> [Exercise objective]: Make an exact copy of the entries, taking out every picture.

> [Exercise material]:
━━━━
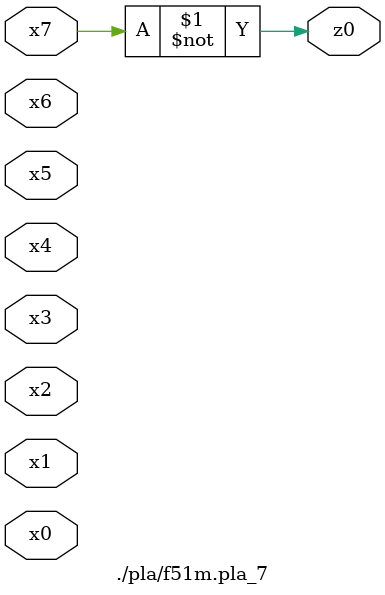
<source format=v>

module \./pla/f51m.pla_7  ( 
    x0, x1, x2, x3, x4, x5, x6, x7,
    z0  );
  input  x0, x1, x2, x3, x4, x5, x6, x7;
  output z0;
  assign z0 = ~x7;
endmodule



</source>
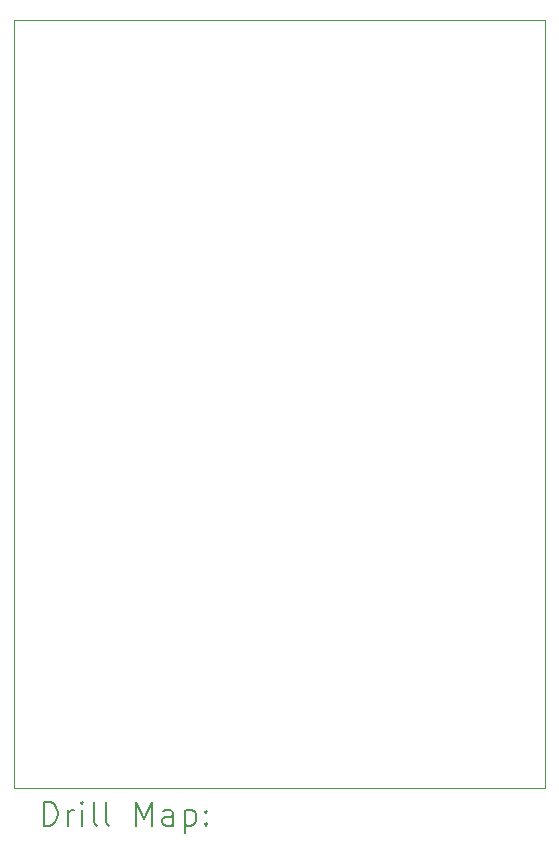
<source format=gbr>
%TF.GenerationSoftware,KiCad,Pcbnew,8.0.4*%
%TF.CreationDate,2024-08-13T22:42:28-06:00*%
%TF.ProjectId,oil-lamp-safety,6f696c2d-6c61-46d7-902d-736166657479,v0.2*%
%TF.SameCoordinates,Original*%
%TF.FileFunction,Drillmap*%
%TF.FilePolarity,Positive*%
%FSLAX45Y45*%
G04 Gerber Fmt 4.5, Leading zero omitted, Abs format (unit mm)*
G04 Created by KiCad (PCBNEW 8.0.4) date 2024-08-13 22:42:28*
%MOMM*%
%LPD*%
G01*
G04 APERTURE LIST*
%ADD10C,0.100000*%
%ADD11C,0.200000*%
G04 APERTURE END LIST*
D10*
X8000000Y-6000000D02*
X12500000Y-6000000D01*
X12500000Y-12500000D01*
X8000000Y-12500000D01*
X8000000Y-6000000D01*
D11*
X8255777Y-12816484D02*
X8255777Y-12616484D01*
X8255777Y-12616484D02*
X8303396Y-12616484D01*
X8303396Y-12616484D02*
X8331967Y-12626008D01*
X8331967Y-12626008D02*
X8351015Y-12645055D01*
X8351015Y-12645055D02*
X8360539Y-12664103D01*
X8360539Y-12664103D02*
X8370062Y-12702198D01*
X8370062Y-12702198D02*
X8370062Y-12730769D01*
X8370062Y-12730769D02*
X8360539Y-12768865D01*
X8360539Y-12768865D02*
X8351015Y-12787912D01*
X8351015Y-12787912D02*
X8331967Y-12806960D01*
X8331967Y-12806960D02*
X8303396Y-12816484D01*
X8303396Y-12816484D02*
X8255777Y-12816484D01*
X8455777Y-12816484D02*
X8455777Y-12683150D01*
X8455777Y-12721246D02*
X8465301Y-12702198D01*
X8465301Y-12702198D02*
X8474824Y-12692674D01*
X8474824Y-12692674D02*
X8493872Y-12683150D01*
X8493872Y-12683150D02*
X8512920Y-12683150D01*
X8579586Y-12816484D02*
X8579586Y-12683150D01*
X8579586Y-12616484D02*
X8570063Y-12626008D01*
X8570063Y-12626008D02*
X8579586Y-12635531D01*
X8579586Y-12635531D02*
X8589110Y-12626008D01*
X8589110Y-12626008D02*
X8579586Y-12616484D01*
X8579586Y-12616484D02*
X8579586Y-12635531D01*
X8703396Y-12816484D02*
X8684348Y-12806960D01*
X8684348Y-12806960D02*
X8674824Y-12787912D01*
X8674824Y-12787912D02*
X8674824Y-12616484D01*
X8808158Y-12816484D02*
X8789110Y-12806960D01*
X8789110Y-12806960D02*
X8779586Y-12787912D01*
X8779586Y-12787912D02*
X8779586Y-12616484D01*
X9036729Y-12816484D02*
X9036729Y-12616484D01*
X9036729Y-12616484D02*
X9103396Y-12759341D01*
X9103396Y-12759341D02*
X9170063Y-12616484D01*
X9170063Y-12616484D02*
X9170063Y-12816484D01*
X9351015Y-12816484D02*
X9351015Y-12711722D01*
X9351015Y-12711722D02*
X9341491Y-12692674D01*
X9341491Y-12692674D02*
X9322444Y-12683150D01*
X9322444Y-12683150D02*
X9284348Y-12683150D01*
X9284348Y-12683150D02*
X9265301Y-12692674D01*
X9351015Y-12806960D02*
X9331967Y-12816484D01*
X9331967Y-12816484D02*
X9284348Y-12816484D01*
X9284348Y-12816484D02*
X9265301Y-12806960D01*
X9265301Y-12806960D02*
X9255777Y-12787912D01*
X9255777Y-12787912D02*
X9255777Y-12768865D01*
X9255777Y-12768865D02*
X9265301Y-12749817D01*
X9265301Y-12749817D02*
X9284348Y-12740293D01*
X9284348Y-12740293D02*
X9331967Y-12740293D01*
X9331967Y-12740293D02*
X9351015Y-12730769D01*
X9446253Y-12683150D02*
X9446253Y-12883150D01*
X9446253Y-12692674D02*
X9465301Y-12683150D01*
X9465301Y-12683150D02*
X9503396Y-12683150D01*
X9503396Y-12683150D02*
X9522444Y-12692674D01*
X9522444Y-12692674D02*
X9531967Y-12702198D01*
X9531967Y-12702198D02*
X9541491Y-12721246D01*
X9541491Y-12721246D02*
X9541491Y-12778388D01*
X9541491Y-12778388D02*
X9531967Y-12797436D01*
X9531967Y-12797436D02*
X9522444Y-12806960D01*
X9522444Y-12806960D02*
X9503396Y-12816484D01*
X9503396Y-12816484D02*
X9465301Y-12816484D01*
X9465301Y-12816484D02*
X9446253Y-12806960D01*
X9627205Y-12797436D02*
X9636729Y-12806960D01*
X9636729Y-12806960D02*
X9627205Y-12816484D01*
X9627205Y-12816484D02*
X9617682Y-12806960D01*
X9617682Y-12806960D02*
X9627205Y-12797436D01*
X9627205Y-12797436D02*
X9627205Y-12816484D01*
X9627205Y-12692674D02*
X9636729Y-12702198D01*
X9636729Y-12702198D02*
X9627205Y-12711722D01*
X9627205Y-12711722D02*
X9617682Y-12702198D01*
X9617682Y-12702198D02*
X9627205Y-12692674D01*
X9627205Y-12692674D02*
X9627205Y-12711722D01*
M02*

</source>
━━━━
> [Answer for this exercise]:
<source format=v>

module \./pla/f51m.pla_7  ( 
    x0, x1, x2, x3, x4, x5, x6, x7,
    z0  );
  input  x0, x1, x2, x3, x4, x5, x6, x7;
  output z0;
  assign z0 = ~x7;
endmodule



</source>
<source format=gbr>
%TF.GenerationSoftware,KiCad,Pcbnew,8.0.4*%
%TF.CreationDate,2024-08-13T22:42:28-06:00*%
%TF.ProjectId,oil-lamp-safety,6f696c2d-6c61-46d7-902d-736166657479,v0.2*%
%TF.SameCoordinates,Original*%
%TF.FileFunction,Drillmap*%
%TF.FilePolarity,Positive*%
%FSLAX45Y45*%
G04 Gerber Fmt 4.5, Leading zero omitted, Abs format (unit mm)*
G04 Created by KiCad (PCBNEW 8.0.4) date 2024-08-13 22:42:28*
%MOMM*%
%LPD*%
G01*
G04 APERTURE LIST*
%ADD10C,0.100000*%
%ADD11C,0.200000*%
G04 APERTURE END LIST*
D10*
X8000000Y-6000000D02*
X12500000Y-6000000D01*
X12500000Y-12500000D01*
X8000000Y-12500000D01*
X8000000Y-6000000D01*
D11*
X8255777Y-12816484D02*
X8255777Y-12616484D01*
X8255777Y-12616484D02*
X8303396Y-12616484D01*
X8303396Y-12616484D02*
X8331967Y-12626008D01*
X8331967Y-12626008D02*
X8351015Y-12645055D01*
X8351015Y-12645055D02*
X8360539Y-12664103D01*
X8360539Y-12664103D02*
X8370062Y-12702198D01*
X8370062Y-12702198D02*
X8370062Y-12730769D01*
X8370062Y-12730769D02*
X8360539Y-12768865D01*
X8360539Y-12768865D02*
X8351015Y-12787912D01*
X8351015Y-12787912D02*
X8331967Y-12806960D01*
X8331967Y-12806960D02*
X8303396Y-12816484D01*
X8303396Y-12816484D02*
X8255777Y-12816484D01*
X8455777Y-12816484D02*
X8455777Y-12683150D01*
X8455777Y-12721246D02*
X8465301Y-12702198D01*
X8465301Y-12702198D02*
X8474824Y-12692674D01*
X8474824Y-12692674D02*
X8493872Y-12683150D01*
X8493872Y-12683150D02*
X8512920Y-12683150D01*
X8579586Y-12816484D02*
X8579586Y-12683150D01*
X8579586Y-12616484D02*
X8570063Y-12626008D01*
X8570063Y-12626008D02*
X8579586Y-12635531D01*
X8579586Y-12635531D02*
X8589110Y-12626008D01*
X8589110Y-12626008D02*
X8579586Y-12616484D01*
X8579586Y-12616484D02*
X8579586Y-12635531D01*
X8703396Y-12816484D02*
X8684348Y-12806960D01*
X8684348Y-12806960D02*
X8674824Y-12787912D01*
X8674824Y-12787912D02*
X8674824Y-12616484D01*
X8808158Y-12816484D02*
X8789110Y-12806960D01*
X8789110Y-12806960D02*
X8779586Y-12787912D01*
X8779586Y-12787912D02*
X8779586Y-12616484D01*
X9036729Y-12816484D02*
X9036729Y-12616484D01*
X9036729Y-12616484D02*
X9103396Y-12759341D01*
X9103396Y-12759341D02*
X9170063Y-12616484D01*
X9170063Y-12616484D02*
X9170063Y-12816484D01*
X9351015Y-12816484D02*
X9351015Y-12711722D01*
X9351015Y-12711722D02*
X9341491Y-12692674D01*
X9341491Y-12692674D02*
X9322444Y-12683150D01*
X9322444Y-12683150D02*
X9284348Y-12683150D01*
X9284348Y-12683150D02*
X9265301Y-12692674D01*
X9351015Y-12806960D02*
X9331967Y-12816484D01*
X9331967Y-12816484D02*
X9284348Y-12816484D01*
X9284348Y-12816484D02*
X9265301Y-12806960D01*
X9265301Y-12806960D02*
X9255777Y-12787912D01*
X9255777Y-12787912D02*
X9255777Y-12768865D01*
X9255777Y-12768865D02*
X9265301Y-12749817D01*
X9265301Y-12749817D02*
X9284348Y-12740293D01*
X9284348Y-12740293D02*
X9331967Y-12740293D01*
X9331967Y-12740293D02*
X9351015Y-12730769D01*
X9446253Y-12683150D02*
X9446253Y-12883150D01*
X9446253Y-12692674D02*
X9465301Y-12683150D01*
X9465301Y-12683150D02*
X9503396Y-12683150D01*
X9503396Y-12683150D02*
X9522444Y-12692674D01*
X9522444Y-12692674D02*
X9531967Y-12702198D01*
X9531967Y-12702198D02*
X9541491Y-12721246D01*
X9541491Y-12721246D02*
X9541491Y-12778388D01*
X9541491Y-12778388D02*
X9531967Y-12797436D01*
X9531967Y-12797436D02*
X9522444Y-12806960D01*
X9522444Y-12806960D02*
X9503396Y-12816484D01*
X9503396Y-12816484D02*
X9465301Y-12816484D01*
X9465301Y-12816484D02*
X9446253Y-12806960D01*
X9627205Y-12797436D02*
X9636729Y-12806960D01*
X9636729Y-12806960D02*
X9627205Y-12816484D01*
X9627205Y-12816484D02*
X9617682Y-12806960D01*
X9617682Y-12806960D02*
X9627205Y-12797436D01*
X9627205Y-12797436D02*
X9627205Y-12816484D01*
X9627205Y-12692674D02*
X9636729Y-12702198D01*
X9636729Y-12702198D02*
X9627205Y-12711722D01*
X9627205Y-12711722D02*
X9617682Y-12702198D01*
X9617682Y-12702198D02*
X9627205Y-12692674D01*
X9627205Y-12692674D02*
X9627205Y-12711722D01*
M02*

</source>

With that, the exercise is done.